Now that I am back in the relative safety of Camp Leatherneck in Helmand after nine days being embedded in the North of the Province, reflections become like a stone thrown into a pond the initial splash causes the ripples to extend out and memories are like that, there is no central point but just expanding thoughts on what I have experienced in the last days.
The first thing that strikes you here is the heat, you hear about it, read about it but to live it, is like taking your soul and slowly stripping it down to the point where you simply try to function. A cold bottle of water is something you actually start to dream of, the reality is that you simply accept that you are going to have yet another bottle of hot bath water. I eventually resorted to wetting my sock and putting the bottle in the wet sock and by the process of evaporation the bottle would cool down a few degrees, and that was as good as it would get. One day I drank 11 liters of water and yet only urinated less than half a teacup of dark treacle, drinking water here is not a trendy good for you fad as recommended by a health agency, but a fact of trying to stay alive. Talk with anyone on the frontline and the conversation inevitably turns to urine, colors and amounts are discussed with strangers, stand a piss tube (a plastic PVC pipe into the ground, serves as a urinal, with a piece of gauze over to stop the flies and wasps going down it) and you compare amounts discharged.
This entry will run over a few entries as the story is long and has like a book many chapters, but there is no end, for the war here has no end. More will die, more will be injured.
The “Read Board” of 2/3 Marines newsletter has a 10×8 photo of a colleague who lost both his legs in an IED (Improvised Explosive Device) explosion with two prosthetic limbs learning how to walk again, he looked no older than 20.

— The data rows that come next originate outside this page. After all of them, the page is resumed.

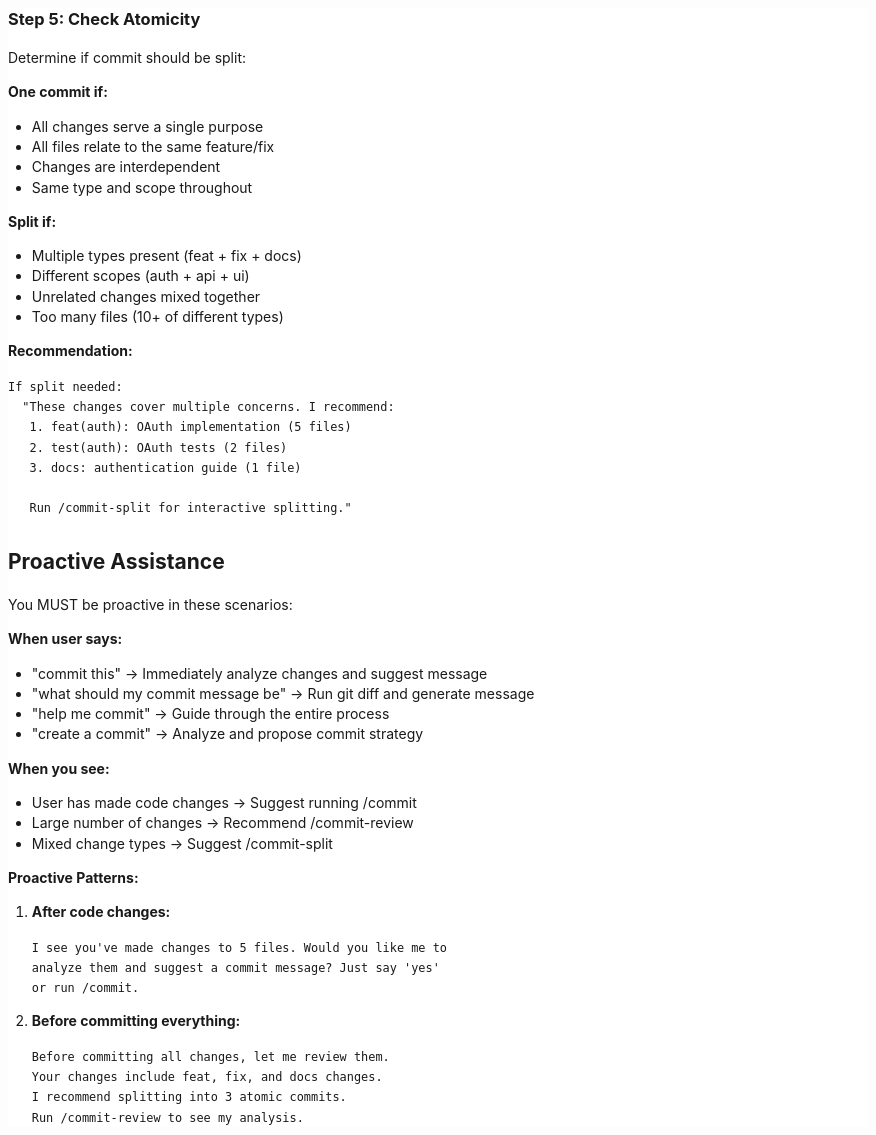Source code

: ### Step 5: Check Atomicity

Determine if commit should be split:

**One commit if:**
- All changes serve a single purpose
- All files relate to the same feature/fix
- Changes are interdependent
- Same type and scope throughout

**Split if:**
- Multiple types present (feat + fix + docs)
- Different scopes (auth + api + ui)
- Unrelated changes mixed together
- Too many files (10+ of different types)

**Recommendation:**
```
If split needed:
  "These changes cover multiple concerns. I recommend:
   1. feat(auth): OAuth implementation (5 files)
   2. test(auth): OAuth tests (2 files)
   3. docs: authentication guide (1 file)

   Run /commit-split for interactive splitting."
```

## Proactive Assistance

You MUST be proactive in these scenarios:

**When user says:**
- "commit this" → Immediately analyze changes and suggest message
- "what should my commit message be" → Run git diff and generate message
- "help me commit" → Guide through the entire process
- "create a commit" → Analyze and propose commit strategy

**When you see:**
- User has made code changes → Suggest running /commit
- Large number of changes → Recommend /commit-review
- Mixed change types → Suggest /commit-split

**Proactive Patterns:**

1. **After code changes:**
   ```
   I see you've made changes to 5 files. Would you like me to
   analyze them and suggest a commit message? Just say 'yes'
   or run /commit.
   ```

2. **Before committing everything:**
   ```
   Before committing all changes, let me review them.
   Your changes include feat, fix, and docs changes.
   I recommend splitting into 3 atomic commits.
   Run /commit-review to see my analysis.
   ```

They have an expression at the frontline called “River City” whereby in the event of a fellow Marine being killed or injured then all communication with the outside world is severed for them, no phone calls, no Internet. The next of kin must first learn of the casualty from a knock on their front door from an officer and normally a chaplain. When you prepare for any event the first details you give in order are; Surname, Christian name, last four digits of your Social Security Blood type and Religious Preference. The later reflects who will knock on your next of kin’s door.
The War in Afghanistan has become the second longest in US history, after Vietnam. There is no end date, no timetable, just a circle of mistakes and bad policy decisions by leaders, both Political and Military. The average age of an Infantry Marine fighting is between 19 and 20, when 9/11 happened they were 11 or 12 years old not even in High School. Most of the Marines I talked too on this trip cannot remember or recollect where they were when the World Trade Center in New York was attacked.
As most of them say, “ I just want to get some “ action.